» **WHAT YOU WILL DO**: Gather each line from the records below that contains the string "styles", and copy those lines in full.

Stored data entries:
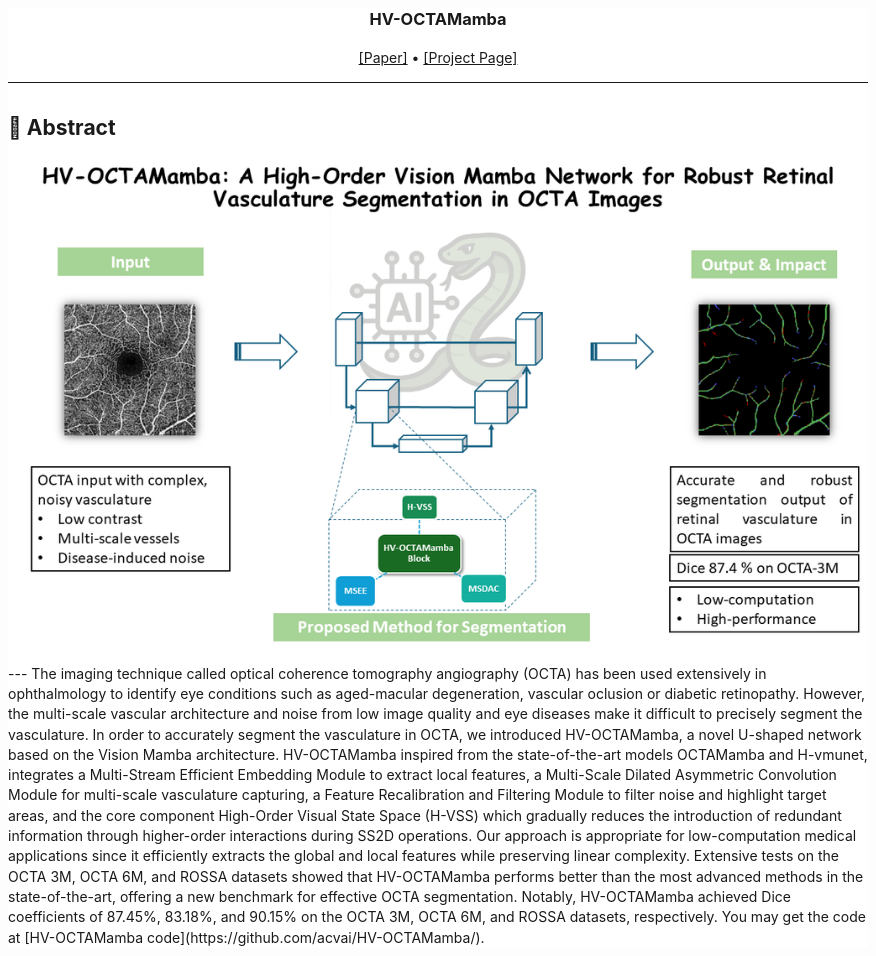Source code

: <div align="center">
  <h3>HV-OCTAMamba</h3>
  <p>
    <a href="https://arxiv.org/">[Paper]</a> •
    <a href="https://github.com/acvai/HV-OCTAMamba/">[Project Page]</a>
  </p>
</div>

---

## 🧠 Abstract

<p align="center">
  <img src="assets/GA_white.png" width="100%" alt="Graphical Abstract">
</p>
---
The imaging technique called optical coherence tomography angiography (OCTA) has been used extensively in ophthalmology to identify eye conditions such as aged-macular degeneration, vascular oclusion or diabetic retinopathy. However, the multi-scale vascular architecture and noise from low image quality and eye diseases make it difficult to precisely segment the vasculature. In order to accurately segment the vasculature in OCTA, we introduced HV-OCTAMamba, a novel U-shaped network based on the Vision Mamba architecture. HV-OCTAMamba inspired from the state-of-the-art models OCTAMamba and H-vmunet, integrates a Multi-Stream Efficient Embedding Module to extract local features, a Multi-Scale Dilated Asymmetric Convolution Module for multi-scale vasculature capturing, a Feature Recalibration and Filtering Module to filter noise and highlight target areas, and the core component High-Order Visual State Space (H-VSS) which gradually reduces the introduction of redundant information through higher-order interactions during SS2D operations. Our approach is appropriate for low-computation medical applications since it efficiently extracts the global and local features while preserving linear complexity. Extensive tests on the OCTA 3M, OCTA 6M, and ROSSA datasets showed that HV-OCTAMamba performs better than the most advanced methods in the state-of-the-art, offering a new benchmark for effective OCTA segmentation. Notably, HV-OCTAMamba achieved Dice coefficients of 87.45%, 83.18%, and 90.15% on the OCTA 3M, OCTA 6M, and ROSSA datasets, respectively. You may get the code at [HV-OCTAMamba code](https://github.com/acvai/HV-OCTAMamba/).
==
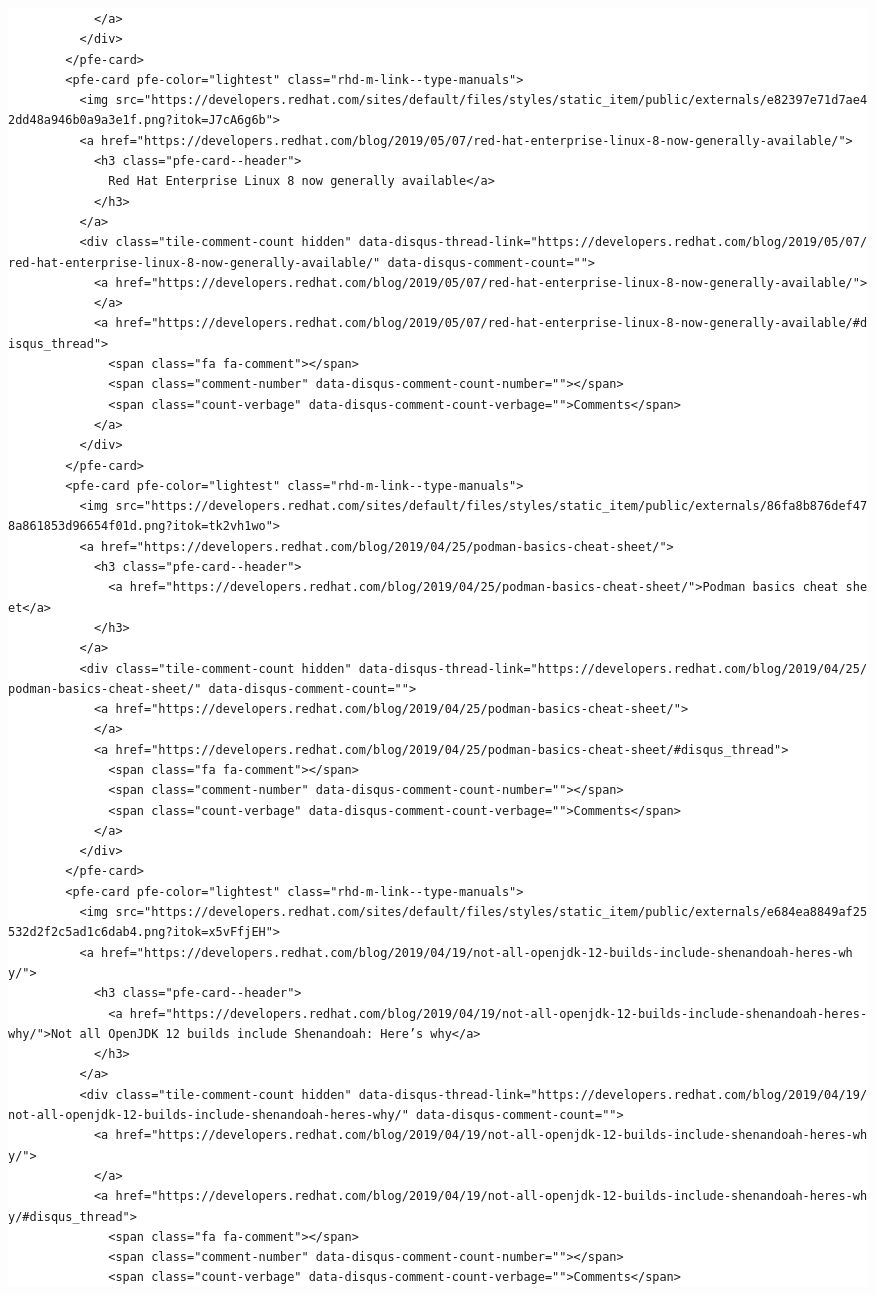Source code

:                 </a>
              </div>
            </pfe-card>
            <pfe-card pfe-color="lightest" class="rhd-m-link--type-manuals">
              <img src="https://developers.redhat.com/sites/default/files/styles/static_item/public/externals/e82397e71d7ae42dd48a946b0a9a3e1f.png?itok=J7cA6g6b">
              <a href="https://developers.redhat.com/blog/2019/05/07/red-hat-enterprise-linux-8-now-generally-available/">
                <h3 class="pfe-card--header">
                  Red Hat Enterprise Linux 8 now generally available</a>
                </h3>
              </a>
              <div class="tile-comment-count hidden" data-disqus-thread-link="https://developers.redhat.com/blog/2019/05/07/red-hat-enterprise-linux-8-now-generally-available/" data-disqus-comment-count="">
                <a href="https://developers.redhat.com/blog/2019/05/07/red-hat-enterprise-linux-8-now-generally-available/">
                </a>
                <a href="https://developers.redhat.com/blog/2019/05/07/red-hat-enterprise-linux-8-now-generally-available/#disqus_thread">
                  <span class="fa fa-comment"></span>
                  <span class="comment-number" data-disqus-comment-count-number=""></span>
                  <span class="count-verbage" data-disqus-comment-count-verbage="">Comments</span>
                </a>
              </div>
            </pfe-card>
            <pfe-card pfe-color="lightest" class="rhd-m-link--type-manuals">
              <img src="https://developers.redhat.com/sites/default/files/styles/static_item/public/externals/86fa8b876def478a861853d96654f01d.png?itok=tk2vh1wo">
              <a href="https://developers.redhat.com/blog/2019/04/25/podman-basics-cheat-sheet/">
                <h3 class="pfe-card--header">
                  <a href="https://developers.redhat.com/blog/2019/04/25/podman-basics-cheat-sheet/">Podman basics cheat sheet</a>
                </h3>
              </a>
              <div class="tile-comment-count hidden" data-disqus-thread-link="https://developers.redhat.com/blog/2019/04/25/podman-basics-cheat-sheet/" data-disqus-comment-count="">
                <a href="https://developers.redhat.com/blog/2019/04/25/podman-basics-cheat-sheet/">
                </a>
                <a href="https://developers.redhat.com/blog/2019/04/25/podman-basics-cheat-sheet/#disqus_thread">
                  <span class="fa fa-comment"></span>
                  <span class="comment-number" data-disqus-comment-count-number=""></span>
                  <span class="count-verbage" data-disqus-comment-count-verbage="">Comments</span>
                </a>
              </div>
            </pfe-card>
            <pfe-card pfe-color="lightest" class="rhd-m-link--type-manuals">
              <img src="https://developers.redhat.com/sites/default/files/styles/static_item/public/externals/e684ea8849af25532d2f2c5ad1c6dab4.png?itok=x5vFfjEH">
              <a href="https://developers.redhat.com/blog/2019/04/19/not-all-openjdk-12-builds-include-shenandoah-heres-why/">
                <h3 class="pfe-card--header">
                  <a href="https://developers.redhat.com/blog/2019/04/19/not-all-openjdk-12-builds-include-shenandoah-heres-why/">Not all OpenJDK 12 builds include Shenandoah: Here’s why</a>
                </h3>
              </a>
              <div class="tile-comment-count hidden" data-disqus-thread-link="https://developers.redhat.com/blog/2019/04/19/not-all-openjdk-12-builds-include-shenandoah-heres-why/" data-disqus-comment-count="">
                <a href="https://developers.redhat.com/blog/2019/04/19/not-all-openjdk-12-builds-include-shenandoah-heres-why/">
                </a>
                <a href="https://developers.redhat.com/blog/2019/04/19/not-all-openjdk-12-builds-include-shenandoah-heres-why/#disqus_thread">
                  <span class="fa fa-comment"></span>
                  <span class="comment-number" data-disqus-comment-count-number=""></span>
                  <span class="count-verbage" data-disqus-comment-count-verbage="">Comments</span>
--
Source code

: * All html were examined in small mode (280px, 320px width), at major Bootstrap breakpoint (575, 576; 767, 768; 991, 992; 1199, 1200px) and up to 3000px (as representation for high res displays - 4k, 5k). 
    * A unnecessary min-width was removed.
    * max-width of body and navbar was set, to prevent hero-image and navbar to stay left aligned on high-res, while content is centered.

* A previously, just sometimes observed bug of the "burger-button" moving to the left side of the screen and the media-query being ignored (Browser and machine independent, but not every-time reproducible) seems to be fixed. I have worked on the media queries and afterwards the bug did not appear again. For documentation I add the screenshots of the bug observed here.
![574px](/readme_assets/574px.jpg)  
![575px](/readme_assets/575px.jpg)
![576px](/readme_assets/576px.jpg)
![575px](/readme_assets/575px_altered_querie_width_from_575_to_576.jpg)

» **ANSWER FOR THE TASK**:
              <img src="https://developers.redhat.com/sites/default/files/styles/static_item/public/externals/e82397e71d7ae42dd48a946b0a9a3e1f.png?itok=J7cA6g6b">
              <img src="https://developers.redhat.com/sites/default/files/styles/static_item/public/externals/86fa8b876def478a861853d96654f01d.png?itok=tk2vh1wo">
              <img src="https://developers.redhat.com/sites/default/files/styles/static_item/public/externals/e684ea8849af25532d2f2c5ad1c6dab4.png?itok=x5vFfjEH">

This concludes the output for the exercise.